Loss.item() is yielding nan in the 0th output and the source is the function 'LogSoftmaxBackward0'

itorch · November 14, 2022, 6:20am

I am trying to train an NN with my own custom dataset. I could get the train function to run successfully, but my loss is returning nan in its 0th output and kept remaining the same for 25th epochs. Here are lines that are returning nan for loss.

loss = criterion(outputs, targets)

back propagation

loss.backward()

Anomaly detection reveals that the issue is happening during backpropagation and here is the detail of the error.

RuntimeError                              Traceback (most recent call last)
<ipython-input-185-c7fbdc8527d9> in <module>
      1 # Train the NN
      2 model = train_model(model, criterion, optimizer, exp_lr_scheduler,
----> 3                        num_epochs=25)

2 frames
/usr/local/lib/python3.7/dist-packages/torch/autograd/__init__.py in backward(tensors, grad_tensors, retain_graph, create_graph, grad_variables, inputs)
    173     Variable._execution_engine.run_backward(  # Calls into the C++ engine to run the backward pass
    174         tensors, grad_tensors_, retain_graph, create_graph, inputs,
--> 175         allow_unreachable=True, accumulate_grad=True)  # Calls into the C++ engine to run the backward pass
    176 
    177 def grad(

RuntimeError: Function 'LogSoftmaxBackward0' returned nan values in its 0th output.

Based on the threads on similar errors online, I tried adding small epsilon = 1e-6, but that did not solve the issue either.

ptrblck · November 14, 2022, 6:31am

Check if your model output is already containing invalid values, since the error message would point to it:

torch.autograd.set_detect_anomaly(True)

criterion = nn.CrossEntropyLoss()

x = torch.tensor([[-10., float('Inf')]], requires_grad=True)
target = torch.tensor([0])

loss = criterion(x, target)
loss.backward()
# RuntimeError: Function 'LogSoftmaxBackward0' returned nan values in its 0th output.

If so, then add debug print statements to your forward and check which operation is creating these Infs or NaNs.

itorch · November 15, 2022, 12:36am

I have gotten the error message above when running anomaly detection, i.e.

torch.autograd.set_detect_anomaly(True)

Sorry, I am unfamiliar with this error. Can you please be more specific about your suggestion “then add debug print statements to your forward and check which operation is creating these Infs or NaNs.”?

In a related note, the network seems to be training the input data.

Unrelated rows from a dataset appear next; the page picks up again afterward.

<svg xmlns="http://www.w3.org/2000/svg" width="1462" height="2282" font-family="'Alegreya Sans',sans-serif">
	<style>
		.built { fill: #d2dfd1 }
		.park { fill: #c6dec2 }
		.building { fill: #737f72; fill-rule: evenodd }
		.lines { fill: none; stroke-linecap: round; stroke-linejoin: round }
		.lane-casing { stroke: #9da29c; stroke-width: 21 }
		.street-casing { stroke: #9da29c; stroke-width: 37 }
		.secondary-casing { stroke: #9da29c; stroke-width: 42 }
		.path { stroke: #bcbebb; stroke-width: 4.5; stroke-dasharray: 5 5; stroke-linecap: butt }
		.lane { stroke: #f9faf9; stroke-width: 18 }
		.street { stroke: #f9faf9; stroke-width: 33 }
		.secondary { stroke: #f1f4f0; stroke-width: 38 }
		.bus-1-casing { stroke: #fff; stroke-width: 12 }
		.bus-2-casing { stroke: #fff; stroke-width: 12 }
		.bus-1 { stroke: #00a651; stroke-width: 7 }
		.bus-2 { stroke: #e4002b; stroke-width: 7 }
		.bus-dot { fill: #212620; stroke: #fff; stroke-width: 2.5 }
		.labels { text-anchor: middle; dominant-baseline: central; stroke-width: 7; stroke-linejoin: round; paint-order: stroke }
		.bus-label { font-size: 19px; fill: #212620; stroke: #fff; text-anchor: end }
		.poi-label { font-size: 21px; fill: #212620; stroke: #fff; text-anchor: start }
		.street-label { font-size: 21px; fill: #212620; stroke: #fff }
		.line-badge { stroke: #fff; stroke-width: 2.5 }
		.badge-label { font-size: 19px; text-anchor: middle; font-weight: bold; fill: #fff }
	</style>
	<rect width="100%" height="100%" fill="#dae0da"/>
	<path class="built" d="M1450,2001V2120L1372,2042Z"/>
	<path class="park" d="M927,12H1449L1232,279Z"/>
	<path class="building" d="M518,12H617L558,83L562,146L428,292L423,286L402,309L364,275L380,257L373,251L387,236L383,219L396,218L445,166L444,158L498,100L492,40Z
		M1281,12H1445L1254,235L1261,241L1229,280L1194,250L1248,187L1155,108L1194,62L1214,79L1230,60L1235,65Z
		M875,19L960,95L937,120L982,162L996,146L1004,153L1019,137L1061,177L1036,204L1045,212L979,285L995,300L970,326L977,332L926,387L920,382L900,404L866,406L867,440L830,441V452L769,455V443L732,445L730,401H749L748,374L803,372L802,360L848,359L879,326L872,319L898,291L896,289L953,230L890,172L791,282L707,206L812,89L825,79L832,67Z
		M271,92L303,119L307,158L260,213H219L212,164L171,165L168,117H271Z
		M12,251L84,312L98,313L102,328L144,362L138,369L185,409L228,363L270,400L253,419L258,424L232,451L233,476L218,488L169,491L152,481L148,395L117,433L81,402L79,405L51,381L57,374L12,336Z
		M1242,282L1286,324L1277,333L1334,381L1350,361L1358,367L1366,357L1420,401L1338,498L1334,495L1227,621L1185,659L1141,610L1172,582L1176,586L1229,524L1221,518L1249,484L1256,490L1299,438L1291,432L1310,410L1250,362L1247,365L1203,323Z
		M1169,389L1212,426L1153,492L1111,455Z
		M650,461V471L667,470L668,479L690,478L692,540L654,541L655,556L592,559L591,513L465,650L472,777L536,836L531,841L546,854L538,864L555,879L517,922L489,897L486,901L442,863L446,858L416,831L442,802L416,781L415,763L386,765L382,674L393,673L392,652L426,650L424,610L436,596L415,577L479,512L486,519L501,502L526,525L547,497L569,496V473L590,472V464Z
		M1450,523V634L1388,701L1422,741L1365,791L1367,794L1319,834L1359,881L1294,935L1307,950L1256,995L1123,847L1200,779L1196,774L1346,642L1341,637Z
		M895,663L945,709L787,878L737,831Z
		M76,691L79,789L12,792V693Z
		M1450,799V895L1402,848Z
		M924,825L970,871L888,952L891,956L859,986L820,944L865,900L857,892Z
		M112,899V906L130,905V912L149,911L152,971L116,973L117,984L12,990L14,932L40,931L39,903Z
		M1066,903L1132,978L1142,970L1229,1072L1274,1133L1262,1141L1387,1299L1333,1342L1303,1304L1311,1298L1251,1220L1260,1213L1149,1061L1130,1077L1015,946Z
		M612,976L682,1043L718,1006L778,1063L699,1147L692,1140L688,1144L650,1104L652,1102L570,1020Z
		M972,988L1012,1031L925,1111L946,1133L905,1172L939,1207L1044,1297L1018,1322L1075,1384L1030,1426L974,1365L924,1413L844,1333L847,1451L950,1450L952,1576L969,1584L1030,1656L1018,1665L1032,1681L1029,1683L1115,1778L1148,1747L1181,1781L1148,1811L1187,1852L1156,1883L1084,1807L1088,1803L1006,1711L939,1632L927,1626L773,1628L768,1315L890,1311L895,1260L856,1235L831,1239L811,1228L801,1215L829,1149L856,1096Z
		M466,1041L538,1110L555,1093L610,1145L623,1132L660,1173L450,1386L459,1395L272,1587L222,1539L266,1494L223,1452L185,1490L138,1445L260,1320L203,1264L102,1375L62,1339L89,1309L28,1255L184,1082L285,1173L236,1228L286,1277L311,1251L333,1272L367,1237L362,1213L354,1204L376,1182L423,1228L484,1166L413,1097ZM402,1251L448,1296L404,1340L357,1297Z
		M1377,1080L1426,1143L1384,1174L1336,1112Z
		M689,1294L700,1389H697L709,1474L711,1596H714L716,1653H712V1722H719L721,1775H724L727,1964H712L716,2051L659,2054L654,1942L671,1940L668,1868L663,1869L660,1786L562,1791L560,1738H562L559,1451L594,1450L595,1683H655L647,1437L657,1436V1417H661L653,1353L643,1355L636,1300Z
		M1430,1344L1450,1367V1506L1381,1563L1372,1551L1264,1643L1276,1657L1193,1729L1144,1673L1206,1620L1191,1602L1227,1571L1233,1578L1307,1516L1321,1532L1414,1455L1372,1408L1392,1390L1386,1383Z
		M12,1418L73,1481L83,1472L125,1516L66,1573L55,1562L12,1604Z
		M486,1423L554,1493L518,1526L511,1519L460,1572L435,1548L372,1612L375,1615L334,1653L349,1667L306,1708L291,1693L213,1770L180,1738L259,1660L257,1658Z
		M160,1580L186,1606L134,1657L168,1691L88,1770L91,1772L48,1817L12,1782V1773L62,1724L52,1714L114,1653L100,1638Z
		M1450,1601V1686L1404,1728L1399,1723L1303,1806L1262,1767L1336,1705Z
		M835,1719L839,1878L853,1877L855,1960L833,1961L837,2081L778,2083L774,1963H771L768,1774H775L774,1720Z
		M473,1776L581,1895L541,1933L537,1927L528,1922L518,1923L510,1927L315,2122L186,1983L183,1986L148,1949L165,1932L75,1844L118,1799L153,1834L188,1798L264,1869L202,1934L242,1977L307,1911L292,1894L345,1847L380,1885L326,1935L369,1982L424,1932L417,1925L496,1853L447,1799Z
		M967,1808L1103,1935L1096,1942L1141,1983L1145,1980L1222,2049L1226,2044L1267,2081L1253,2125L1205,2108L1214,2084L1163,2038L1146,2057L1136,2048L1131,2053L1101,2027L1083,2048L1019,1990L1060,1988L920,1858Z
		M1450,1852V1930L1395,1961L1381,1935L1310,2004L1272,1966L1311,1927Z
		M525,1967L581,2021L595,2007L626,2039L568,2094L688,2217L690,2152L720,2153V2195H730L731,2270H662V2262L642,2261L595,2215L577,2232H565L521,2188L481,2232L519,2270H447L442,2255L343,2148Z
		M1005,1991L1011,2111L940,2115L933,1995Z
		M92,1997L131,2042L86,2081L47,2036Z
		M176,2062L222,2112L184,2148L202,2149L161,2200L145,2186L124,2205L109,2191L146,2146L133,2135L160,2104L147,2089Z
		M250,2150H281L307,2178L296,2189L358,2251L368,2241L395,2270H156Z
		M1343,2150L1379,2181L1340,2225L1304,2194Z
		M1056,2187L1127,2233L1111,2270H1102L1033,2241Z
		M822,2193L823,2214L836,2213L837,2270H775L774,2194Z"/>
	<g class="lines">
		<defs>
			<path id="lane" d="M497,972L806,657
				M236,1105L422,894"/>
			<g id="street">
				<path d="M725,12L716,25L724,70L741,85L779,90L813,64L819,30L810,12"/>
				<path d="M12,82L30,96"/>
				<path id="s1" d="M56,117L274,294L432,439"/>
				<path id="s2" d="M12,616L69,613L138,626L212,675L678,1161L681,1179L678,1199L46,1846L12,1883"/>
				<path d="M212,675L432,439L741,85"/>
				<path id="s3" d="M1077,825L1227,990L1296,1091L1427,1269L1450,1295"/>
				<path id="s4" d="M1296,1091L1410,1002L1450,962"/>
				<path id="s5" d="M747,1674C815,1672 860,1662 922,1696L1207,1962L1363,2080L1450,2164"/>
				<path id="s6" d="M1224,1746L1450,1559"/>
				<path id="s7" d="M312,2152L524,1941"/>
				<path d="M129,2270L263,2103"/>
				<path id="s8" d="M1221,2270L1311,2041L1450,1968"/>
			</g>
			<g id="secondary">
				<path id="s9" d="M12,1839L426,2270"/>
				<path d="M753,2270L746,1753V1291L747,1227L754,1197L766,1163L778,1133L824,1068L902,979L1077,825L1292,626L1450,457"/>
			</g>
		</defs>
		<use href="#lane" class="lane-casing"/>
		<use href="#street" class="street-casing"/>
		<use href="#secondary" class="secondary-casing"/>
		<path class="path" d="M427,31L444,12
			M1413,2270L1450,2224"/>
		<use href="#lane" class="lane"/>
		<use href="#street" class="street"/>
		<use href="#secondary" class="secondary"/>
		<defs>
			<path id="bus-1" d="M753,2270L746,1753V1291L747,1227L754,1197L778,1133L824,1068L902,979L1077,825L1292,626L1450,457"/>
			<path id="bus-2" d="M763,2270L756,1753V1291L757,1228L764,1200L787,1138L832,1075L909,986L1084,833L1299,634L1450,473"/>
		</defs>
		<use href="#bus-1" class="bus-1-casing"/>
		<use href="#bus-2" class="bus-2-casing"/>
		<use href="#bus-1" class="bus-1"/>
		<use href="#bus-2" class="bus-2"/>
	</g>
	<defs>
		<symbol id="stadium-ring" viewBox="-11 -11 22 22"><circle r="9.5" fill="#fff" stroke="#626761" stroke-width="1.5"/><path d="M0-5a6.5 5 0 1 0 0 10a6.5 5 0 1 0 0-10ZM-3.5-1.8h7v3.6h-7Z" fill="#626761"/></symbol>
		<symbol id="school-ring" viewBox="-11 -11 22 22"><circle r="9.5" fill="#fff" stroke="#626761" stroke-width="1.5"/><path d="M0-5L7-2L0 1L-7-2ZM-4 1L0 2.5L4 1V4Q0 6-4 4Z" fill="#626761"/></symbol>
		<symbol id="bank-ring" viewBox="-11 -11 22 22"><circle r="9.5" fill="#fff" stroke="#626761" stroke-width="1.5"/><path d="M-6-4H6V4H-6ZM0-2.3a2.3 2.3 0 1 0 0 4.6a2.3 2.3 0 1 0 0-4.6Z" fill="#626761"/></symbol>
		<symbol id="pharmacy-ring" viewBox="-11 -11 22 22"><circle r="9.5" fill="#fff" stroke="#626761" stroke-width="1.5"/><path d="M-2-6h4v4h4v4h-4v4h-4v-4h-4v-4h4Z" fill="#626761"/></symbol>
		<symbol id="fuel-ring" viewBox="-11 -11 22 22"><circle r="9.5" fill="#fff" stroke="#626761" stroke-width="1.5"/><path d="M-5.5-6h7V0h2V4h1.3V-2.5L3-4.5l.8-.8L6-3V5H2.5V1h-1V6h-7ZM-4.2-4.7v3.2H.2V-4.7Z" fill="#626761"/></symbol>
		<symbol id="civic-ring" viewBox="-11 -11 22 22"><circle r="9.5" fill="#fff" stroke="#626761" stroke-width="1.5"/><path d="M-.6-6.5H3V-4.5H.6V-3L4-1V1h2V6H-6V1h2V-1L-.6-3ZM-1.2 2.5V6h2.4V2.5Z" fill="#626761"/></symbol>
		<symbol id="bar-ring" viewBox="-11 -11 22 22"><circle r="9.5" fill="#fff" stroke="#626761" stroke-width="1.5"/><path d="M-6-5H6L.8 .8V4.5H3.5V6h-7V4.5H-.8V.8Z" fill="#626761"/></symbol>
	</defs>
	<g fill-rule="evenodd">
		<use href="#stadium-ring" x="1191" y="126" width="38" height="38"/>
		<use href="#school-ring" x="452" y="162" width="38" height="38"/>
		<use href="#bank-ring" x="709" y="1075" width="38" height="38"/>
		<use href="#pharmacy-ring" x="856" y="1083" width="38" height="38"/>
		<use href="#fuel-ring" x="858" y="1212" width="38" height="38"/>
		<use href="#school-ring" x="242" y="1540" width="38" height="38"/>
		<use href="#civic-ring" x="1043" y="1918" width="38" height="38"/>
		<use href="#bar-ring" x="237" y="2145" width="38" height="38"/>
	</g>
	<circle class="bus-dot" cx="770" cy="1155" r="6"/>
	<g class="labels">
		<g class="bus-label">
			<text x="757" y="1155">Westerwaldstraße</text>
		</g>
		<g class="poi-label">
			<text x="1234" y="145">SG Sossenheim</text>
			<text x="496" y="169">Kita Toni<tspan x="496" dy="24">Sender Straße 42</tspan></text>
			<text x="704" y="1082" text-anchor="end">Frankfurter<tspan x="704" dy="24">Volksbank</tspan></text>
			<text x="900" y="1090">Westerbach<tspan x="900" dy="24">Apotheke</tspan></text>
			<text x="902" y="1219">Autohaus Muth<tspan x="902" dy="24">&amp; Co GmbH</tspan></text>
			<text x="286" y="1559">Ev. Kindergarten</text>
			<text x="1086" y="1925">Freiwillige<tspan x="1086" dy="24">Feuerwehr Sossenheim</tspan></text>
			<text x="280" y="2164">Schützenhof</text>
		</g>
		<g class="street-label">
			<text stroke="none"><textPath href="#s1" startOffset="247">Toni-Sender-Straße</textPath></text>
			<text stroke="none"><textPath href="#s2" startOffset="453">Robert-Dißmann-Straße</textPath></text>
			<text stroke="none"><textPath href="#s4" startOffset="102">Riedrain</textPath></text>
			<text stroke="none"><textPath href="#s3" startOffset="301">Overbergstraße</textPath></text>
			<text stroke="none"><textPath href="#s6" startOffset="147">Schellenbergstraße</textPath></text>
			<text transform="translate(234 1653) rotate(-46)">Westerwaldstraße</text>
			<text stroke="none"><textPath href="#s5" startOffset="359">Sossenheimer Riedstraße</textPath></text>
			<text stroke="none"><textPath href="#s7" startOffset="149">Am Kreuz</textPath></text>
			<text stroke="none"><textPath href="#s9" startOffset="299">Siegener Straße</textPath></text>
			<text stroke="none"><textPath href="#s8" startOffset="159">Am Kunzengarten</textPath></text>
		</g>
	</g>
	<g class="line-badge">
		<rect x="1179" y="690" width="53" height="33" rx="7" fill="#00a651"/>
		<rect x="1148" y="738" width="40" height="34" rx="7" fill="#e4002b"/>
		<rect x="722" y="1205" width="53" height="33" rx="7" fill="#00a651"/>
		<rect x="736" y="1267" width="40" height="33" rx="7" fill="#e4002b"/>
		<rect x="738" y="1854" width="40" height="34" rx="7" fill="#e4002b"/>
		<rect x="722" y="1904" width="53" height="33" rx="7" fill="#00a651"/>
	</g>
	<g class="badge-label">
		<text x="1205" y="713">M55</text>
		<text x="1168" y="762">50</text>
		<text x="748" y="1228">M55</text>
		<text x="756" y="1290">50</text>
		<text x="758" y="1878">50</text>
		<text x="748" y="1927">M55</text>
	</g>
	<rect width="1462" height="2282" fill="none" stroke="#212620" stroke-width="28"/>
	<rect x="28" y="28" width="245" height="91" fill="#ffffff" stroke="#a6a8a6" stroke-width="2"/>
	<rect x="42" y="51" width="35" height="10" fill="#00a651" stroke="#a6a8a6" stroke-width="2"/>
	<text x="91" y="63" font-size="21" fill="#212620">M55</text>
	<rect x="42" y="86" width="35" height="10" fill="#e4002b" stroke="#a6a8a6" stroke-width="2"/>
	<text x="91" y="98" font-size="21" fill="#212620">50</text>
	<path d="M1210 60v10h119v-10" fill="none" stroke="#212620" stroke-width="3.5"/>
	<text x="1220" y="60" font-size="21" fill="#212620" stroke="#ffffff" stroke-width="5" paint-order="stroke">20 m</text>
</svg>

But, I am currently using a tiny fraction of my actual training dataset for sanity check. the nan loss is occurring when the accuracy stops improving, in essence:

Epoch 0/24
----------
training Loss: 21295768.1193 Acc: 0.2687

Epoch 1/24
----------
training Loss: nan Acc: 0.5250

Epoch 2/24
----------
training Loss: nan Acc: 0.5250

Epoch 3/24
----------
training Loss: nan Acc: 0.5250

Epoch 4/24
----------
training Loss: nan Acc: 0.5250

Is this expected?

ptrblck · November 15, 2022, 12:43am

Your loss seems to explode, so I would recommend fixing it first since this would create these issues once you are running into an overflow. Make sure the initial loss value starts at a reasonable value and decreases. Right now, the first printed loss value is already too high (21295768.1193) and overflows to NaN afterwards.

itorch · November 15, 2022, 4:39am

I guess, a very small and non-diverse training dataset is a potential reason for the initial loss to be so high, right?

ptrblck · November 15, 2022, 5:57am

No, I don’t think a small dataset is responsible for a huge loss value as your model should be able to overfit it easily, so I would check for other issues in your training code (e.g. if you might have forgotten to zero out the gradients, if the target contains valid values etc.).